*** STUDY TEXT ***
American mathematician

Aaron C. Pixton (born January 13, 1986) is an American mathematician at the University of Michigan. He works in enumerative geometry, and is also known for his chess playing, where he is a FIDE Master.

==Early life and education==
Pixton was born in Binghamton, New York; his father, Dennis Pixton, is a retired professor of mathematics at Binghamton University. He grew up in Vestal, New York. While a student at Vestal Senior High School, he scored a perfect score on the American Mathematics Competition three times from 2002 to 2004. He went on to the International Mathematical Olympiad in 2003 and 2004 to win consecutive gold medals.

He received a Bachelor of Arts in 2008 and a Doctor of Philosophy in 2013, both from Princeton University.

While an undergraduate at Princeton University, Pixton was a three-time Putnam Fellow. For his research conducted as an undergraduate, he was awarded the 2009 Morgan Prize. In 2008, he received a Churchill Scholarship to the University of Cambridge. Pixton received his Ph.D. in 2013 from Princeton under the supervision of Rahul Pandharipande; his dissertation was The tautological ring of the moduli space of curves.

==Career==
Pixton was appointed as a Clay Research Fellow for a term of five years beginning in 2013. After two years as a postdoctoral researcher at Harvard University, he became an assistant professor of mathematics at the Massachusetts Institute of Technology in 2015. In 2017, he received a Sloan Research Fellowship. In 2020, he moved to the University of Michigan as an assistant professor.
*** PROVIDED RECORDS ***
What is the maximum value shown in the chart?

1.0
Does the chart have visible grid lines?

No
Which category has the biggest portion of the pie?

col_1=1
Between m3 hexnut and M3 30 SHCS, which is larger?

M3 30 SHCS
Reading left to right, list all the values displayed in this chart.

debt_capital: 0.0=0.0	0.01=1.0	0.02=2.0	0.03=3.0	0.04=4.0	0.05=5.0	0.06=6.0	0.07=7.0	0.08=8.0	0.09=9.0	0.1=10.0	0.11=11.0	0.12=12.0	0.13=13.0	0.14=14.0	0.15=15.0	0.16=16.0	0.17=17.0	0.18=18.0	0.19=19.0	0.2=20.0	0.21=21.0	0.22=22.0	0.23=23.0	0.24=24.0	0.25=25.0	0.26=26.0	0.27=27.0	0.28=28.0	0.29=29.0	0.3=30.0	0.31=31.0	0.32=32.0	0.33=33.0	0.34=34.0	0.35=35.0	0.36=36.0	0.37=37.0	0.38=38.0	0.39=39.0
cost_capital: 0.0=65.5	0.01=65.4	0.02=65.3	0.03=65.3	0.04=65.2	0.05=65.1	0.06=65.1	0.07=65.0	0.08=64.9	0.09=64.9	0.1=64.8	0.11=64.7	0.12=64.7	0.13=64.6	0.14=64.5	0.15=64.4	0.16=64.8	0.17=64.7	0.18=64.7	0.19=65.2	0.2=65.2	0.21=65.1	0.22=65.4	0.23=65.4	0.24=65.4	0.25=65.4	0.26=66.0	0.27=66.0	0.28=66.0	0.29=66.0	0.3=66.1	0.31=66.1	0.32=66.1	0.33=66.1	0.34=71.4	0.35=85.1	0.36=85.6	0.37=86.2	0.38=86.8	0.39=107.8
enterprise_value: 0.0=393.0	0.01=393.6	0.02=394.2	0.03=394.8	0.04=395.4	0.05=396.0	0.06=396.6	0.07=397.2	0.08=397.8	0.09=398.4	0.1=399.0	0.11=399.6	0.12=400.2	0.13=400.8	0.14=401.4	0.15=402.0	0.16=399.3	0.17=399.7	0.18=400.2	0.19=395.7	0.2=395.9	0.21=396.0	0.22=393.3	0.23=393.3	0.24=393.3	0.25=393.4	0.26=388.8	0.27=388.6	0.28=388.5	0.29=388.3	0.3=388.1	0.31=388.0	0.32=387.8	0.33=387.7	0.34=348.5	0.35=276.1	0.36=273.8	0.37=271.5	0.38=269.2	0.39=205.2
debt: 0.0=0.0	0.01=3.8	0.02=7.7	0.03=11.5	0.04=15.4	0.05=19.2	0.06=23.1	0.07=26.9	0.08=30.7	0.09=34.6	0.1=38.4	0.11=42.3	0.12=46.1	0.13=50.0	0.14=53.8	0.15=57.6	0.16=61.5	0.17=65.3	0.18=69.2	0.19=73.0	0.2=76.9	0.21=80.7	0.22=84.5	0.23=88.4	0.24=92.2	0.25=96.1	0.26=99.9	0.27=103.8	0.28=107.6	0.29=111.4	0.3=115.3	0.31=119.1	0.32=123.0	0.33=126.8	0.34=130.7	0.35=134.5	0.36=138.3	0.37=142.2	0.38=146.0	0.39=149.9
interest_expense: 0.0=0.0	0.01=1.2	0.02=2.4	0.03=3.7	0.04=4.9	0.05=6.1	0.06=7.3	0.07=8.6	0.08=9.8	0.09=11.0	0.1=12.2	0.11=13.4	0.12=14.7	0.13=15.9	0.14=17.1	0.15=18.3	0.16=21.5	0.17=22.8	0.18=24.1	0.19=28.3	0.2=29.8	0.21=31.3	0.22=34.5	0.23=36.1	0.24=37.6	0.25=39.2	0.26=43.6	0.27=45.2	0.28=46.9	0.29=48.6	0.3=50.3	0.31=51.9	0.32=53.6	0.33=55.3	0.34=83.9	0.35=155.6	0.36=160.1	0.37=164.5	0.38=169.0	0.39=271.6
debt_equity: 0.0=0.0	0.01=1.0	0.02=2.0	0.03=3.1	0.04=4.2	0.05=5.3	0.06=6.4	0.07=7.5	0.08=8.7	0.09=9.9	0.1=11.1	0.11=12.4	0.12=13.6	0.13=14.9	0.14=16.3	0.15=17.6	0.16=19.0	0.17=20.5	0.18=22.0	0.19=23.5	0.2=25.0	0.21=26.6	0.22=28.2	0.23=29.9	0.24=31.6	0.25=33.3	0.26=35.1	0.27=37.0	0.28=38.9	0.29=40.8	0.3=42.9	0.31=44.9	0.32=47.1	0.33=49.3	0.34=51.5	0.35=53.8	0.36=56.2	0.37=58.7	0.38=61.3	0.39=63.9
***
DIRECTIONS:
A. Copy the part of the Pixton biography between "While an undergraduate" and "space of curves.", inclusive.
B. According to the Pixton biography, why was Pixton awarded the 2009 Morgan Prize?
C. In the Pixton biography, who supervised Pixton's Ph.D. at Princeton?
None of the records are needed for this work.

SOLUTIONS TO THE PROBLEMS:
A.
While an undergraduate at Princeton University, Pixton was a three-time Putnam Fellow. For his research conducted as an undergraduate, he was awarded the 2009 Morgan Prize. In 2008, he received a Churchill Scholarship to the University of Cambridge. Pixton received his Ph.D. in 2013 from Princeton under the supervision of Rahul Pandharipande; his dissertation was The tautological ring of the moduli space of curves.

B. He received the 2009 Morgan Prize for the research he carried out as an undergraduate at Princeton University.

C. Rahul Pandharipande